Obama's FISA update
by Jerome Armstrong, Wed Jul 02, 2008 at 05:42:39 AM EDT
Ari Melber has been doing the reporting:
A grassroots group of activists has been organizing on MyBo, Obama's official social networking portal, to protest the Senator's recent decision to back controversial legislation granting the President more spying powers. The effort hit a big milestone on Tuesday afternoon: It is now the largest self-organized group on Obama's website, topping networks that were launched over a year ago. The spying protest, "Senator Obama - Please Vote NO on Telecom Immunity - Get FISA Right," launched last week. (See Obama Network Organizes and Revolts Over Spying, The Nation.)

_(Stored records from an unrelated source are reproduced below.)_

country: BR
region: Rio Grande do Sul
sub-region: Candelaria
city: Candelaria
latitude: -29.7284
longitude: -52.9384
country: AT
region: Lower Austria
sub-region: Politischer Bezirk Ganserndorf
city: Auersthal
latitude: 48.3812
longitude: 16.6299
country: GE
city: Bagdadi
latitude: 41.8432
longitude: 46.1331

Membership spiked to about 8,900 people on Tuesday, edging out a student group with roughly 8,600 members, and one organizer estimated that the growth rate reached a rapid four percent during the daytime.

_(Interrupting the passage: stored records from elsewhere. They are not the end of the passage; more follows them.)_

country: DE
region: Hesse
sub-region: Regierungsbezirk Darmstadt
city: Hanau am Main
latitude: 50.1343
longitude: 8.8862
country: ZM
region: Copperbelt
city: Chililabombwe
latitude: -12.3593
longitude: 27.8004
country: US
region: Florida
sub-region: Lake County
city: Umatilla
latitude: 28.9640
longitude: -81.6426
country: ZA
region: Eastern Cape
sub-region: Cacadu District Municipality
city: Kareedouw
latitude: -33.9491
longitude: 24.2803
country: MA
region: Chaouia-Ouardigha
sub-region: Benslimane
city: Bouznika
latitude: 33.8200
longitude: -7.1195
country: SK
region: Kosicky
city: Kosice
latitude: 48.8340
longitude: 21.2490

Jeff Jarvis had some good thoughts on the effort:
... I find two things fascinating about this: First, we are beginning to see a campaign built openly on coalitions. Even though I disagree with them, I am happy to see the anti-immunity lobby crack the monolithic, glassy-eyed facade of the Obama fan club (the sort of people who yell at me in my comments and tell me I'm not allowed to disagree with him about anything). Thank goodness we see disagreement and discussion -- democracy -- inside a campaign. I believe the greatest impact the internet will have on politics will be that it enables like-minded groups to find each other and organize apart from old organizations and labels (red, blue, Republican, Democrat); we will organize around issues and priorities rather than parties. See the comments under this post.
Second, I wonder what these self-organizing groups will look like when they get into power. The Deaniacs and Joe Trippi made valiant attempts to stay organized after their campaign melted but that didn't work. If Obama gets into the White House, though, will his supporters at MyBarackObama continue to use these tools to influence him and government? And will he have to listen because he is beholden to them?

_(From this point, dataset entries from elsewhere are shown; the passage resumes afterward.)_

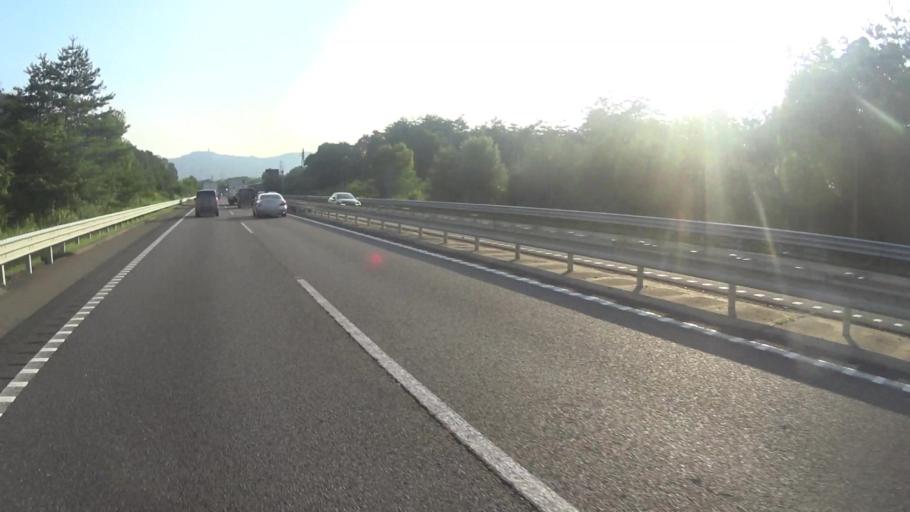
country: JP
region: Shiga Prefecture
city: Otsu-shi
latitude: 34.9646
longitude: 135.9221
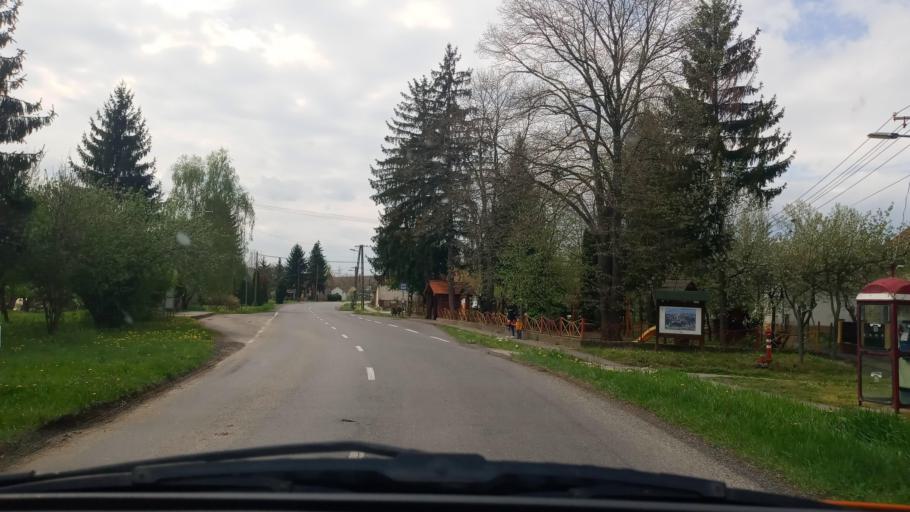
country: HU
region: Baranya
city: Sasd
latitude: 46.2713
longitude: 18.0486
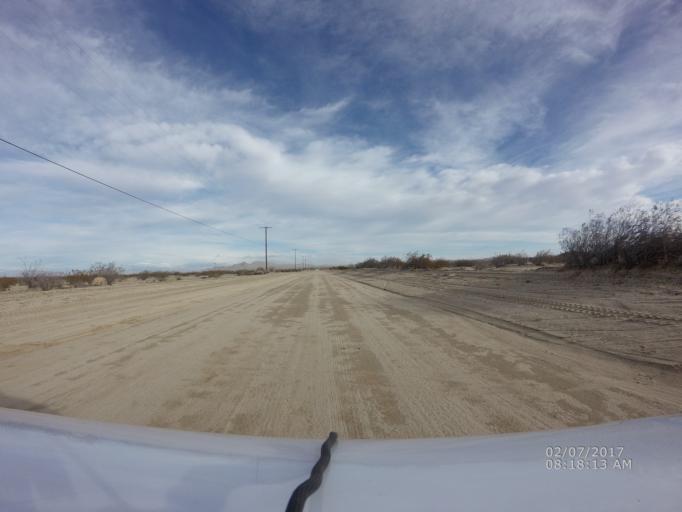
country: US
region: California
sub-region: Los Angeles County
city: Lake Los Angeles
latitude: 34.5850
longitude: -117.7736
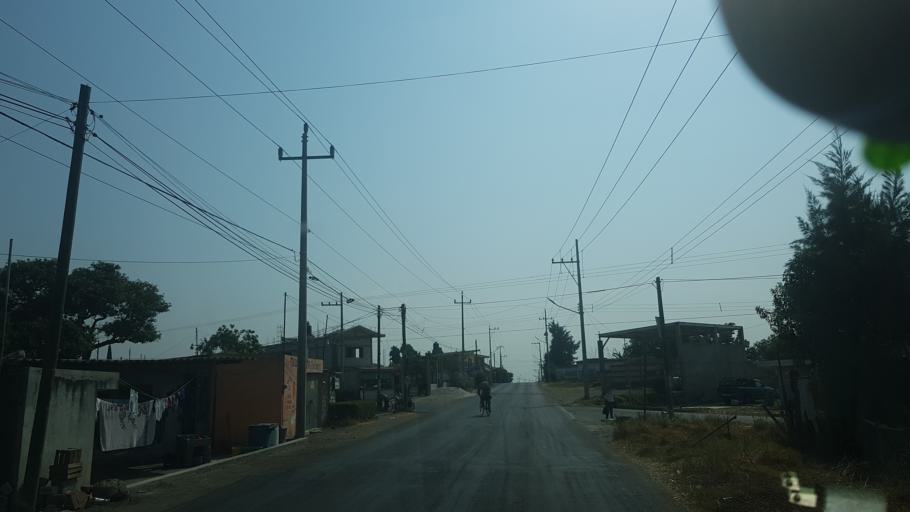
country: MX
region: Puebla
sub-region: San Jeronimo Tecuanipan
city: Los Reyes Tlanechicolpan
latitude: 19.0539
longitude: -98.3378
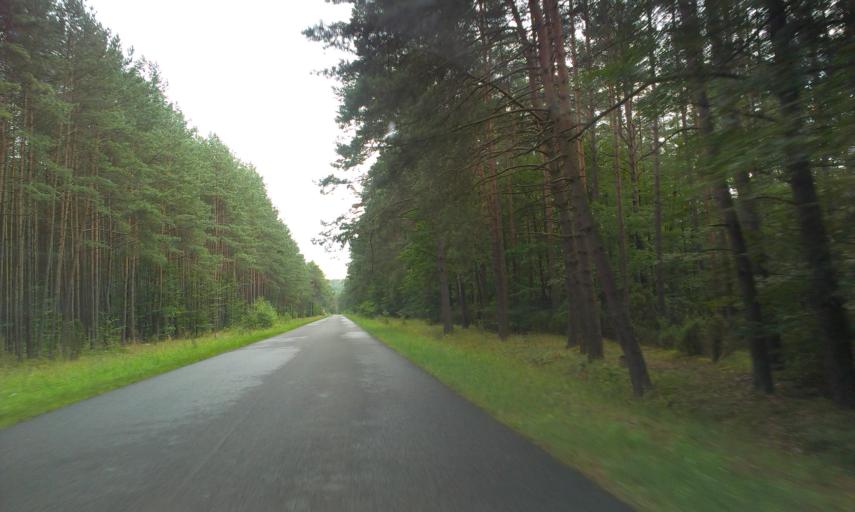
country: PL
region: Greater Poland Voivodeship
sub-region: Powiat zlotowski
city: Okonek
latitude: 53.4993
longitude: 16.9810
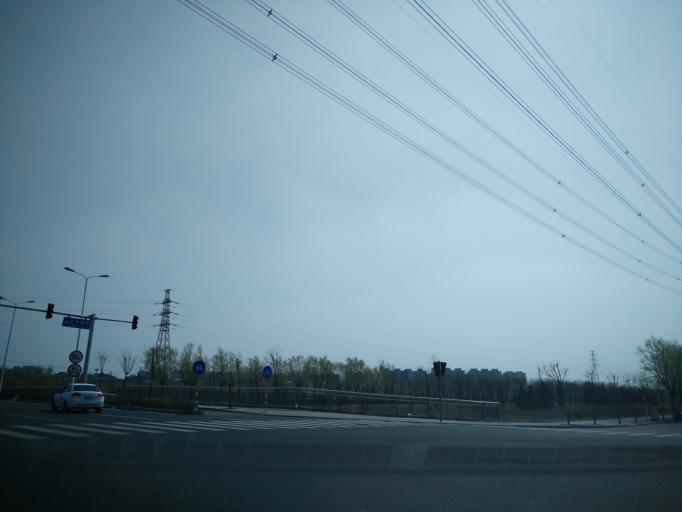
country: CN
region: Beijing
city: Qingyundian
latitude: 39.7530
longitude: 116.5292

What I find ironic is all of the naysaysers within the comments on the Nation after Ari's post. Belittling, of all things, the numbers. This is a moment that has been a long time in waiting, when the netroots would turn toward organizing effectively within the institutions around which have they have campaigned for heavily, first with Dean in '03 and all the races in-between then and now with Obama in '08. Fundraising and mobilization have happened around campaigns, but the FISA organizing is more powerful and portends the future. This is going to be a clash that continues to happen, between many first-timers, that have been brought into politics through Barack Obama, and those that have been pushing for progressive policies through the netroots over the decade.
Now, I do understand the argument that we need to get power first, getting a strong Democratic trifecta, before the push for progressive reform begins to happen, but the efforts around FISA over the past year point the way, this merely the latest example.
Joe Trippi makes a note in the comments:
The Obama campaign has made the courageous decision to keep his dissidents under his tent and armed with the tools his campaign can provide to organize. Can you imagine a Bush campaign reacting like this? I can't. But if we are going to campaign effectively on the web we must understand that power resides in the grassroots and the days of autocratic control from above are over.